__Supplied information__.
Content starts
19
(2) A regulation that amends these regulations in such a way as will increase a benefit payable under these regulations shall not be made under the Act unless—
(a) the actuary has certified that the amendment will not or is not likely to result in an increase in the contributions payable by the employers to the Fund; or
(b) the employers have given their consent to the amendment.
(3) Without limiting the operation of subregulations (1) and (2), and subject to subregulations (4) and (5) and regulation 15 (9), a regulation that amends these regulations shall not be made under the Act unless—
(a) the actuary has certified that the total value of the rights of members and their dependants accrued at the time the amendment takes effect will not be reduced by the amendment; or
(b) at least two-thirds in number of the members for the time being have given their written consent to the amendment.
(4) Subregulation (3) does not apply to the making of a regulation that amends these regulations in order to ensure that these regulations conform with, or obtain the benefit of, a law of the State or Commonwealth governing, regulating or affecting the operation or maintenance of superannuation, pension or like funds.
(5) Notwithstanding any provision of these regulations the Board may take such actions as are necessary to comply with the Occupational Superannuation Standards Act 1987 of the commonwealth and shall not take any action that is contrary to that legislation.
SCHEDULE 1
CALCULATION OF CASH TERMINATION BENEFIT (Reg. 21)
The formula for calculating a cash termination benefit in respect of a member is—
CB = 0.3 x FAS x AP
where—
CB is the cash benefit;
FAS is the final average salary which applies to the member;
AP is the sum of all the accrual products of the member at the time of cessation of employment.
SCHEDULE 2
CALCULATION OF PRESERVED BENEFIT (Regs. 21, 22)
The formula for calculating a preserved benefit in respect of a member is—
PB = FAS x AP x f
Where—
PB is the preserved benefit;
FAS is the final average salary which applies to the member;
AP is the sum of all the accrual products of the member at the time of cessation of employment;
Content ends
Content starts
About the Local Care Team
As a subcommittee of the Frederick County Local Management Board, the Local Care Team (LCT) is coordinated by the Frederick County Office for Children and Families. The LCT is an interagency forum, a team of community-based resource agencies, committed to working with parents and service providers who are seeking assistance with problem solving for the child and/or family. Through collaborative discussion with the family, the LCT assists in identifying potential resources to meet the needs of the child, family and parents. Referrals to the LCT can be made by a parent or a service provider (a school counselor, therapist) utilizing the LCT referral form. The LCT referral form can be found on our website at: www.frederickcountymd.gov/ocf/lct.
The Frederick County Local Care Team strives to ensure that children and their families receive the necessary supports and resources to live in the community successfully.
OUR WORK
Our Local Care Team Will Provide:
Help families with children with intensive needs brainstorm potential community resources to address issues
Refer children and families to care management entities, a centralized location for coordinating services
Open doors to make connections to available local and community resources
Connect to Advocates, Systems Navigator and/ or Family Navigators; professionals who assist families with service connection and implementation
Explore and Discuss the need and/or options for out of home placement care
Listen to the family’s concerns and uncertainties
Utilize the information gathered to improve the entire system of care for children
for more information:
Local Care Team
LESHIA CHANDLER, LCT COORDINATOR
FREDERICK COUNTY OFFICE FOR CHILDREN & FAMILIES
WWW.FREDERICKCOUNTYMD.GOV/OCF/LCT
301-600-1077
Content ends
Content starts
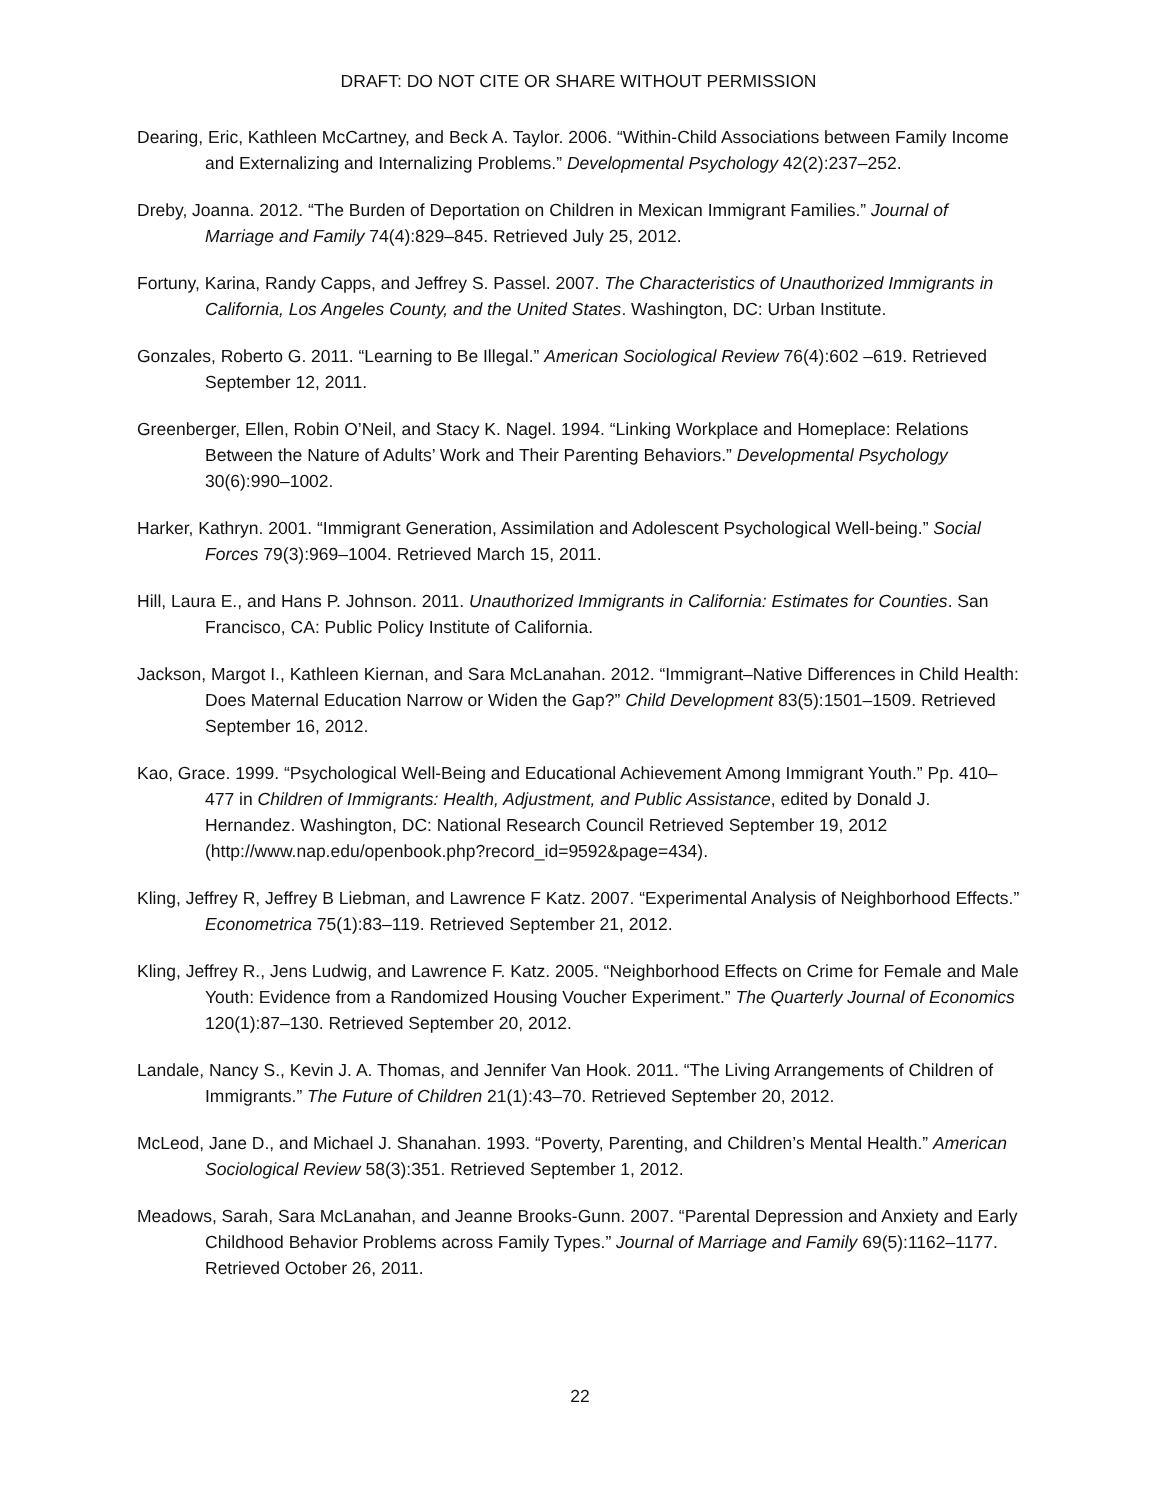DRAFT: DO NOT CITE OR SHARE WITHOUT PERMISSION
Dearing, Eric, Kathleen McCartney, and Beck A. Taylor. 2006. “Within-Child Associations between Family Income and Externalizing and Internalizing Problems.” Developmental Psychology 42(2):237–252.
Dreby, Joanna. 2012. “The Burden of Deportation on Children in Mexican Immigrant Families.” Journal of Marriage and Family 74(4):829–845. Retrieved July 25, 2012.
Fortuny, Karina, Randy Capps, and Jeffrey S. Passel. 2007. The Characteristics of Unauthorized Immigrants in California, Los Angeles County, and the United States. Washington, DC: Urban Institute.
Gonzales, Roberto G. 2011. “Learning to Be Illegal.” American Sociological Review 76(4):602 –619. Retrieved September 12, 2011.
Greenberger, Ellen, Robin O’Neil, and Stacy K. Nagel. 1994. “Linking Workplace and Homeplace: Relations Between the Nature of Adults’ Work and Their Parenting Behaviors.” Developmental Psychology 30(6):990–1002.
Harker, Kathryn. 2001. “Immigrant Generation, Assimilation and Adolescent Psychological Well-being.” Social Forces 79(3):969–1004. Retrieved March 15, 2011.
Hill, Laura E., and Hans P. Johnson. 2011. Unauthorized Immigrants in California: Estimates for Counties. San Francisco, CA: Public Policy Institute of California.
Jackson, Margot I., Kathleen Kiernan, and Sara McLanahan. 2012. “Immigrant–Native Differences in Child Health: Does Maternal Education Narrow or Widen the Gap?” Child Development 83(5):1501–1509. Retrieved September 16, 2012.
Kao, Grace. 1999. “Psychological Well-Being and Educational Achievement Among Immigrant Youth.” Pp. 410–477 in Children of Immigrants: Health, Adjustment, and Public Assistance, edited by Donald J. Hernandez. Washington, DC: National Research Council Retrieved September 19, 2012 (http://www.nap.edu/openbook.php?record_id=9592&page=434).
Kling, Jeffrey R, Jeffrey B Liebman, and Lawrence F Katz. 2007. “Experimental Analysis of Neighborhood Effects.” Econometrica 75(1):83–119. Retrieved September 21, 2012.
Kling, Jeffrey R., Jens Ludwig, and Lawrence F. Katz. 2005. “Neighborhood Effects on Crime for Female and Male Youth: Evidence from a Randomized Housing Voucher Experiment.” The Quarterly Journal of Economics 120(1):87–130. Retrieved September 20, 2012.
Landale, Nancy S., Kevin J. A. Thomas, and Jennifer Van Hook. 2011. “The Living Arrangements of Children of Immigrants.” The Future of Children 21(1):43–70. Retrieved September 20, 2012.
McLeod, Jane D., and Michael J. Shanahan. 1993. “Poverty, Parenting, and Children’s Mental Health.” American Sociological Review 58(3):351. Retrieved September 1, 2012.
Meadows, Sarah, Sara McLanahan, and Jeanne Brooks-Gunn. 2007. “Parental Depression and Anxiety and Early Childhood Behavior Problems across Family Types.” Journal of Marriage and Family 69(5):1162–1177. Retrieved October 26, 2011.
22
Content ends
__Work instruction__.
Your reply is to repeat, unchanged, the lines above running from the one with "Dearing, Eric, Kathleen" up to and including the one with "Harker, Kathryn. 2001.".

__Response for this exercise__.
Dearing, Eric, Kathleen McCartney, and Beck A. Taylor. 2006. “Within-Child Associations between Family Income and Externalizing and Internalizing Problems.” Developmental Psychology 42(2):237–252.
Dreby, Joanna. 2012. “The Burden of Deportation on Children in Mexican Immigrant Families.” Journal of Marriage and Family 74(4):829–845. Retrieved July 25, 2012.
Fortuny, Karina, Randy Capps, and Jeffrey S. Passel. 2007. The Characteristics of Unauthorized Immigrants in California, Los Angeles County, and the United States. Washington, DC: Urban Institute.
Gonzales, Roberto G. 2011. “Learning to Be Illegal.” American Sociological Review 76(4):602 –619. Retrieved September 12, 2011.
Greenberger, Ellen, Robin O’Neil, and Stacy K. Nagel. 1994. “Linking Workplace and Homeplace: Relations Between the Nature of Adults’ Work and Their Parenting Behaviors.” Developmental Psychology 30(6):990–1002.
Harker, Kathryn. 2001. “Immigrant Generation, Assimilation and Adolescent Psychological Well-being.” Social Forces 79(3):969–1004. Retrieved March 15, 2011.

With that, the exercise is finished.